■ Task requirements:
Scan the records and identify every line in which the string "your" occurs, then return those lines.

■ Recorded information:
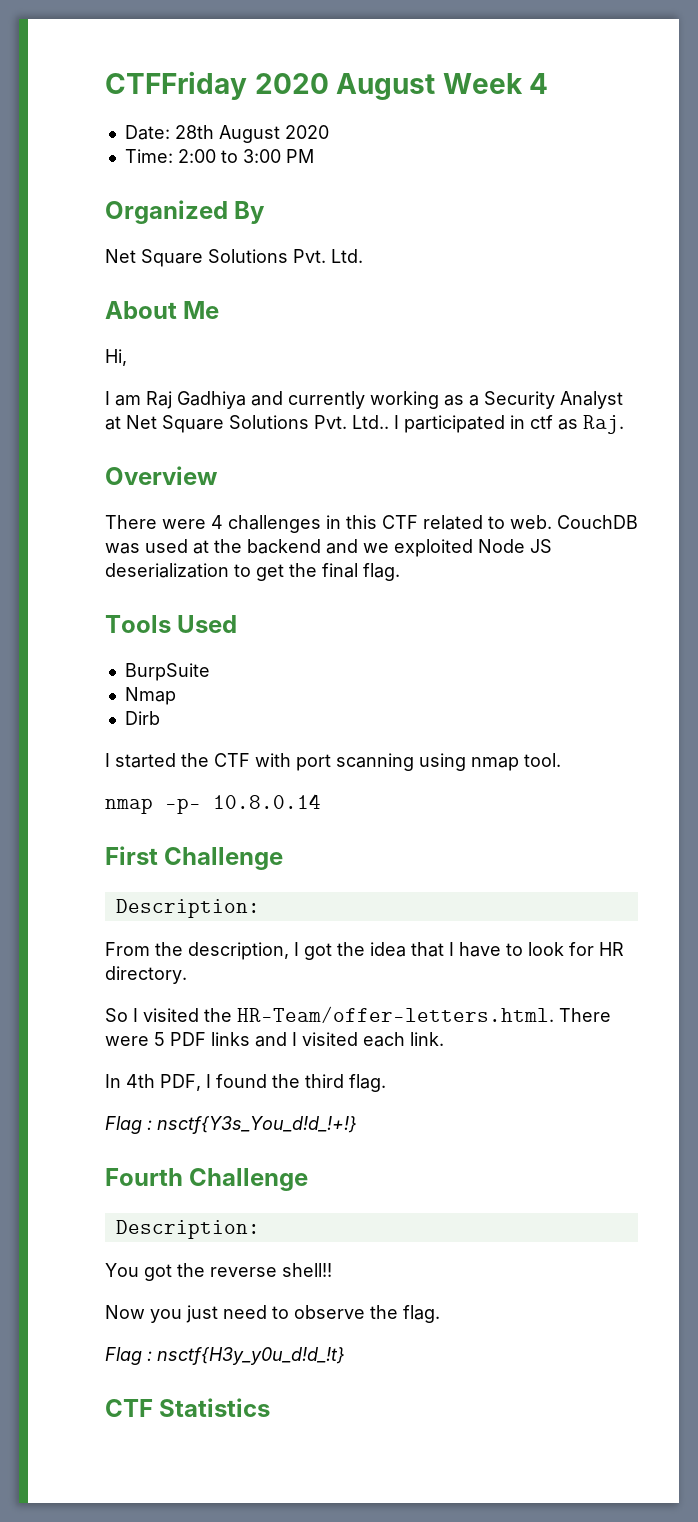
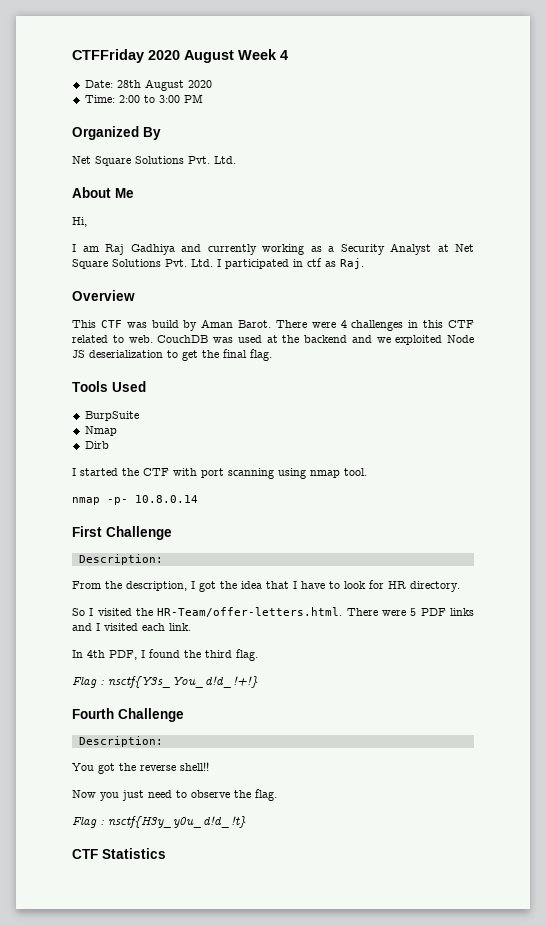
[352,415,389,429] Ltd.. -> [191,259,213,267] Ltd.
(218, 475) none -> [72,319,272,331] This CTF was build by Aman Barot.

* * *

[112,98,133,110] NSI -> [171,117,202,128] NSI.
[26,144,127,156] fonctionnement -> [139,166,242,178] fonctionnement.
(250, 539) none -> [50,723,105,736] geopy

--

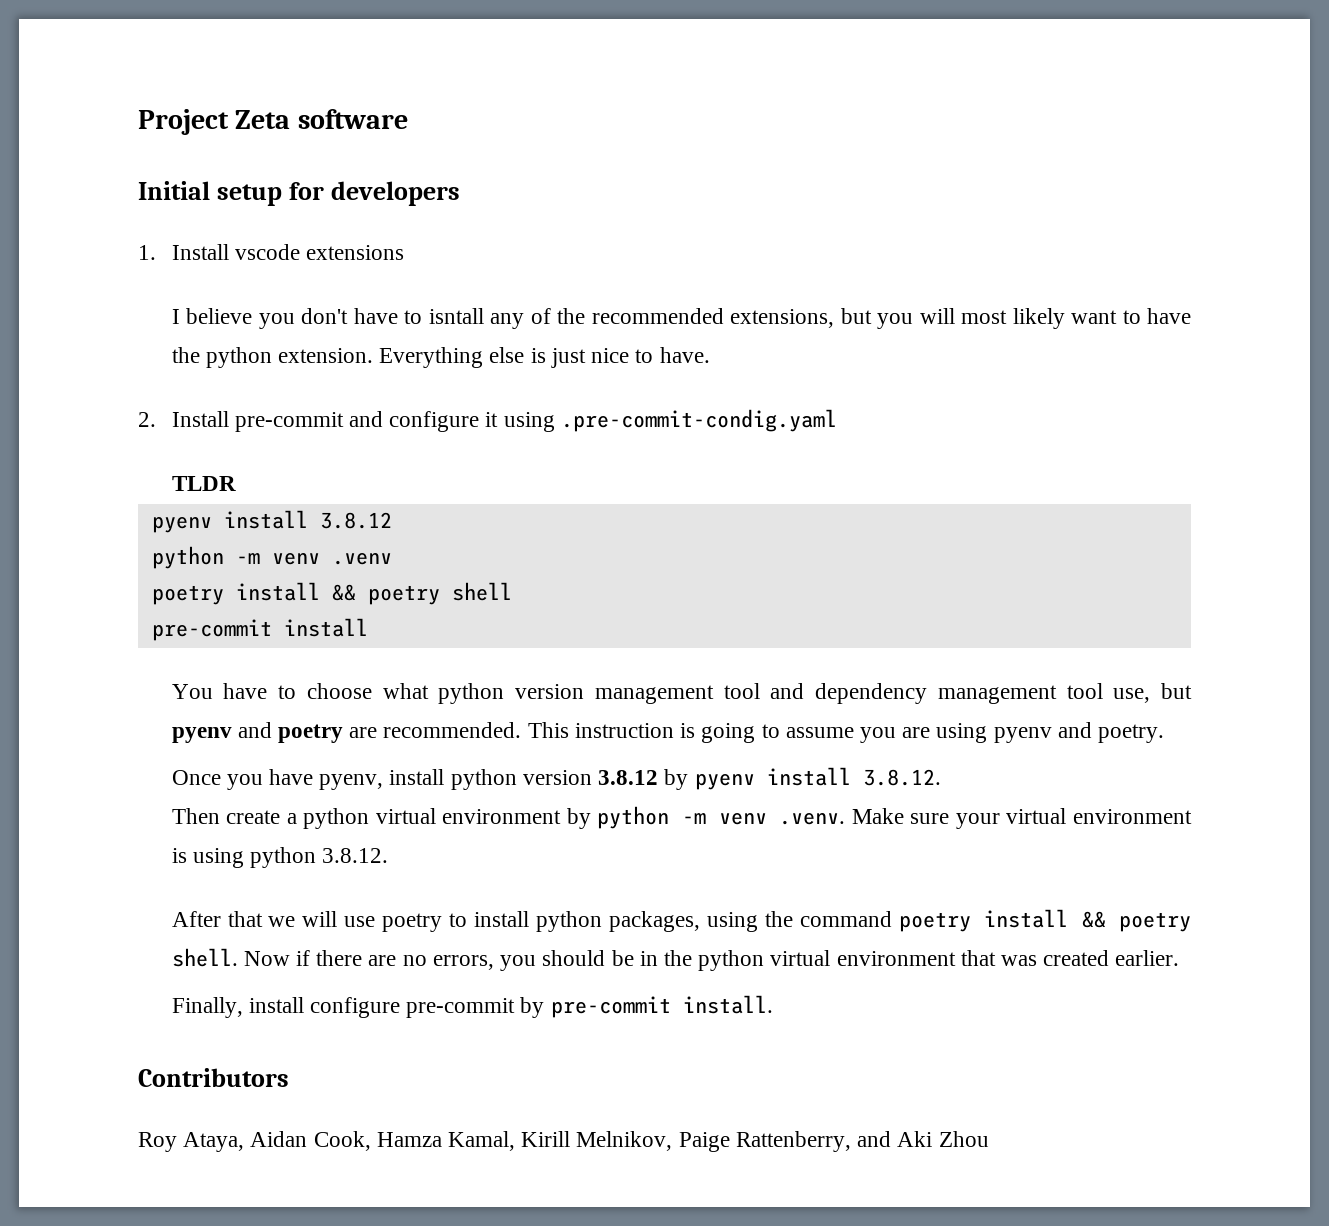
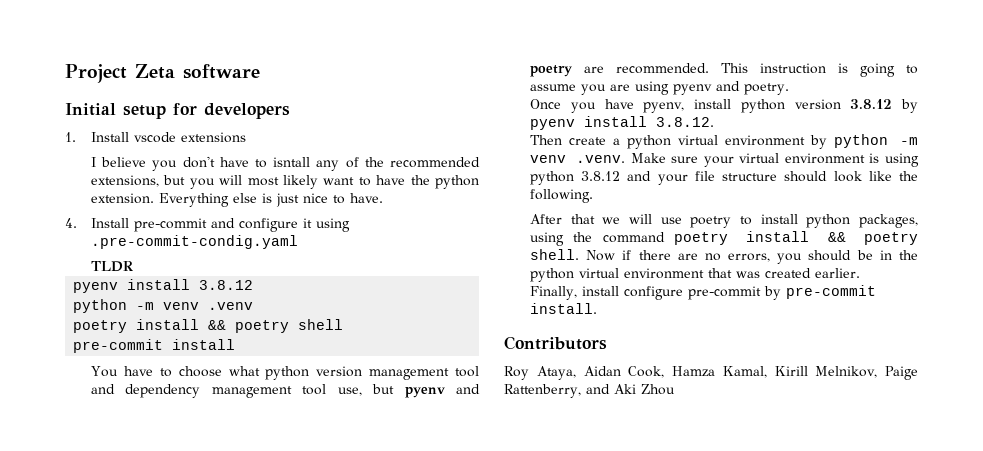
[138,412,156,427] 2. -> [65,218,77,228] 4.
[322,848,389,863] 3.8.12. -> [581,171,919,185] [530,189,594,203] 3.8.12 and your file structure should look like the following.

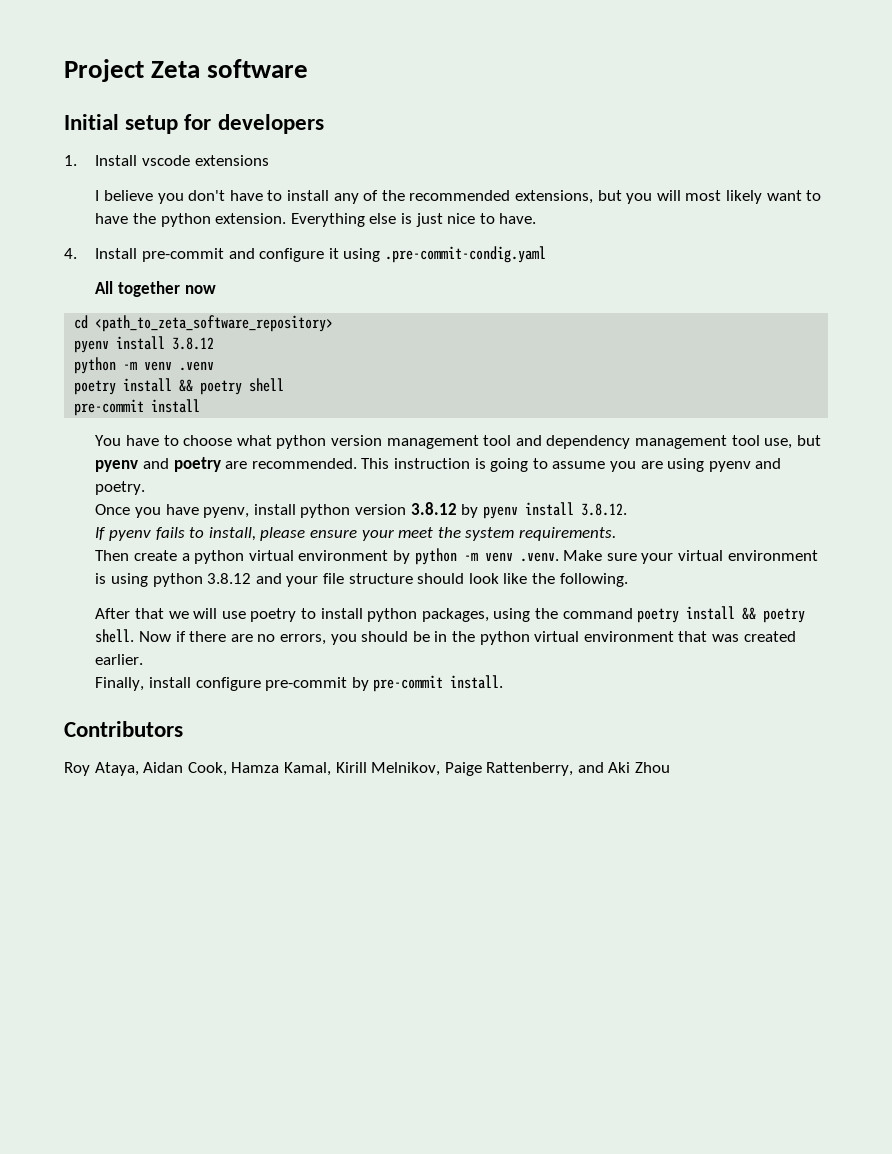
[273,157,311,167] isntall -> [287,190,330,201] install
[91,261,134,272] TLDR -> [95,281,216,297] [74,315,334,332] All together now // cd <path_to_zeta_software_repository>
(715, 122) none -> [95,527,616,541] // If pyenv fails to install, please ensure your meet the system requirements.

■ Task solution:
[322,848,389,863] 3.8.12. -> [581,171,919,185] [530,189,594,203] 3.8.12 and your file structure should look like the following.
(715, 122) none -> [95,527,616,541] // If pyenv fails to install, please ensure your meet the system requirements.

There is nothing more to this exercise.